§ **WHAT THE TASK REQUIRES**:
Send back all of the records, each one exactly as written.

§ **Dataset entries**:
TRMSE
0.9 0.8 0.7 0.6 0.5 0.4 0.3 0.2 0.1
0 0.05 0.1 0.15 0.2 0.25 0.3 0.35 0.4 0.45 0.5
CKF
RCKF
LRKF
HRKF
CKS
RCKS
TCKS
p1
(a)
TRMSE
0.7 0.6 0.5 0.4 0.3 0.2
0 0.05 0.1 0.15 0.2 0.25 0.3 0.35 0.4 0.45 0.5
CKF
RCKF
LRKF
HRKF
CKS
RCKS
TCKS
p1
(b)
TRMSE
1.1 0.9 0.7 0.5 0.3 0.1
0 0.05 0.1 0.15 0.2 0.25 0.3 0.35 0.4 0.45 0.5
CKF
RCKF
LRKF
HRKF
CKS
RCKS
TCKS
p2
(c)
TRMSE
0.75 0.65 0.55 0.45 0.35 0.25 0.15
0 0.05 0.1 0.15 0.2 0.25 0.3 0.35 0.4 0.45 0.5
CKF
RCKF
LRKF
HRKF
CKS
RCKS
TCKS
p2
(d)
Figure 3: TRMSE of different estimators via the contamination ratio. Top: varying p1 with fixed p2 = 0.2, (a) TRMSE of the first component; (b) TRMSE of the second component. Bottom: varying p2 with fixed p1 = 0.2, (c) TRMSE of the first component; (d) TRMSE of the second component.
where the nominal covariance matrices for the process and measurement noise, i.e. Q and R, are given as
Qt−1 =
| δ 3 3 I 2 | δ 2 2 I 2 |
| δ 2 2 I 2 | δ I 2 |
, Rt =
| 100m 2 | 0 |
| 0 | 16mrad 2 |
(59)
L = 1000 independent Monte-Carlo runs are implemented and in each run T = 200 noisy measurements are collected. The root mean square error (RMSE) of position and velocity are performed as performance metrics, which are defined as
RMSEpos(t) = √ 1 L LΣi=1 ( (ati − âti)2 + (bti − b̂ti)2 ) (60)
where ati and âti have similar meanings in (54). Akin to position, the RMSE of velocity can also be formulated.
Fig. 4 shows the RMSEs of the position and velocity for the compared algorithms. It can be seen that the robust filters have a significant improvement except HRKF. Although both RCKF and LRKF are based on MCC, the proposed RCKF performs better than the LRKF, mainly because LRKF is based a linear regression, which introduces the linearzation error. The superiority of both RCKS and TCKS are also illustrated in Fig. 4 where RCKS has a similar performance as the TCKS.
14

§ **EXPECTED OUTPUT**:
TRMSE
0.9 0.8 0.7 0.6 0.5 0.4 0.3 0.2 0.1
0 0.05 0.1 0.15 0.2 0.25 0.3 0.35 0.4 0.45 0.5
CKF
RCKF
LRKF
HRKF
CKS
RCKS
TCKS
p1
(a)
TRMSE
0.7 0.6 0.5 0.4 0.3 0.2
0 0.05 0.1 0.15 0.2 0.25 0.3 0.35 0.4 0.45 0.5
CKF
RCKF
LRKF
HRKF
CKS
RCKS
TCKS
p1
(b)
TRMSE
1.1 0.9 0.7 0.5 0.3 0.1
0 0.05 0.1 0.15 0.2 0.25 0.3 0.35 0.4 0.45 0.5
CKF
RCKF
LRKF
HRKF
CKS
RCKS
TCKS
p2
(c)
TRMSE
0.75 0.65 0.55 0.45 0.35 0.25 0.15
0 0.05 0.1 0.15 0.2 0.25 0.3 0.35 0.4 0.45 0.5
CKF
RCKF
LRKF
HRKF
CKS
RCKS
TCKS
p2
(d)
Figure 3: TRMSE of different estimators via the contamination ratio. Top: varying p1 with fixed p2 = 0.2, (a) TRMSE of the first component; (b) TRMSE of the second component. Bottom: varying p2 with fixed p1 = 0.2, (c) TRMSE of the first component; (d) TRMSE of the second component.
where the nominal covariance matrices for the process and measurement noise, i.e. Q and R, are given as
Qt−1 =
| δ 3 3 I 2 | δ 2 2 I 2 |
| δ 2 2 I 2 | δ I 2 |
, Rt =
| 100m 2 | 0 |
| 0 | 16mrad 2 |
(59)
L = 1000 independent Monte-Carlo runs are implemented and in each run T = 200 noisy measurements are collected. The root mean square error (RMSE) of position and velocity are performed as performance metrics, which are defined as
RMSEpos(t) = √ 1 L LΣi=1 ( (ati − âti)2 + (bti − b̂ti)2 ) (60)
where ati and âti have similar meanings in (54). Akin to position, the RMSE of velocity can also be formulated.
Fig. 4 shows the RMSEs of the position and velocity for the compared algorithms. It can be seen that the robust filters have a significant improvement except HRKF. Although both RCKF and LRKF are based on MCC, the proposed RCKF performs better than the LRKF, mainly because LRKF is based a linear regression, which introduces the linearzation error. The superiority of both RCKS and TCKS are also illustrated in Fig. 4 where RCKS has a similar performance as the TCKS.
14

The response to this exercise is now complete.